======== Supplied records
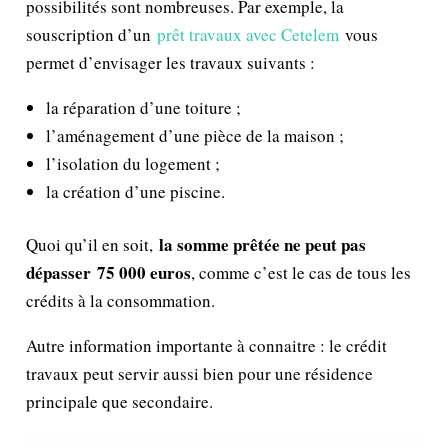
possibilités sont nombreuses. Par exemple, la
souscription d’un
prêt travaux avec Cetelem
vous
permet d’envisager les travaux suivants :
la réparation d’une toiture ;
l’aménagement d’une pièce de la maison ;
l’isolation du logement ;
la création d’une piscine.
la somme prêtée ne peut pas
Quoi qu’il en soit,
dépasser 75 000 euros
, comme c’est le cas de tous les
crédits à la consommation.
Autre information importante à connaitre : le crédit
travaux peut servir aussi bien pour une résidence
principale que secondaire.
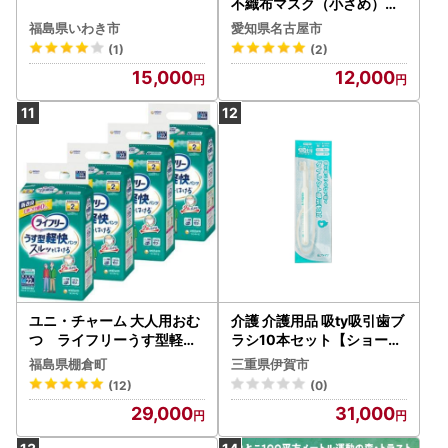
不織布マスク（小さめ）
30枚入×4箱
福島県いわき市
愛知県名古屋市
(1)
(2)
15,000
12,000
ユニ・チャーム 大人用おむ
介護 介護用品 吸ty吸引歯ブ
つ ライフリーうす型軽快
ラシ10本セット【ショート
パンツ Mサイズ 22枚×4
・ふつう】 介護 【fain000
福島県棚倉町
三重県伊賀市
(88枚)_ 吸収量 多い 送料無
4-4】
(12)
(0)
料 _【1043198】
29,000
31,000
================
======== Supplied records
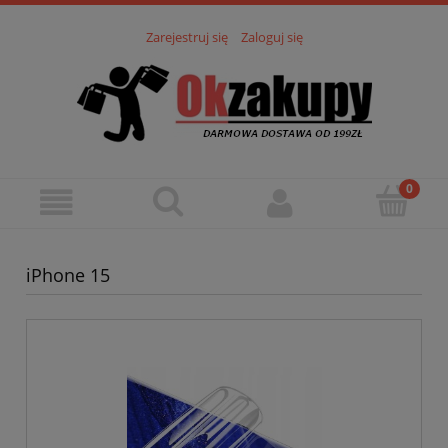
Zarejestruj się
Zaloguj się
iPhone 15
================
§ What you will do: From the line holding "souscription d’un" to the line holding "crédits à la consommation.", inclusive, restate each line above exactly as written.

§ Exercise answer:
souscription d’un
prêt travaux avec Cetelem
vous
permet d’envisager les travaux suivants :
la réparation d’une toiture ;
l’aménagement d’une pièce de la maison ;
l’isolation du logement ;
la création d’une piscine.
la somme prêtée ne peut pas
Quoi qu’il en soit,
dépasser 75 000 euros
, comme c’est le cas de tous les
crédits à la consommation.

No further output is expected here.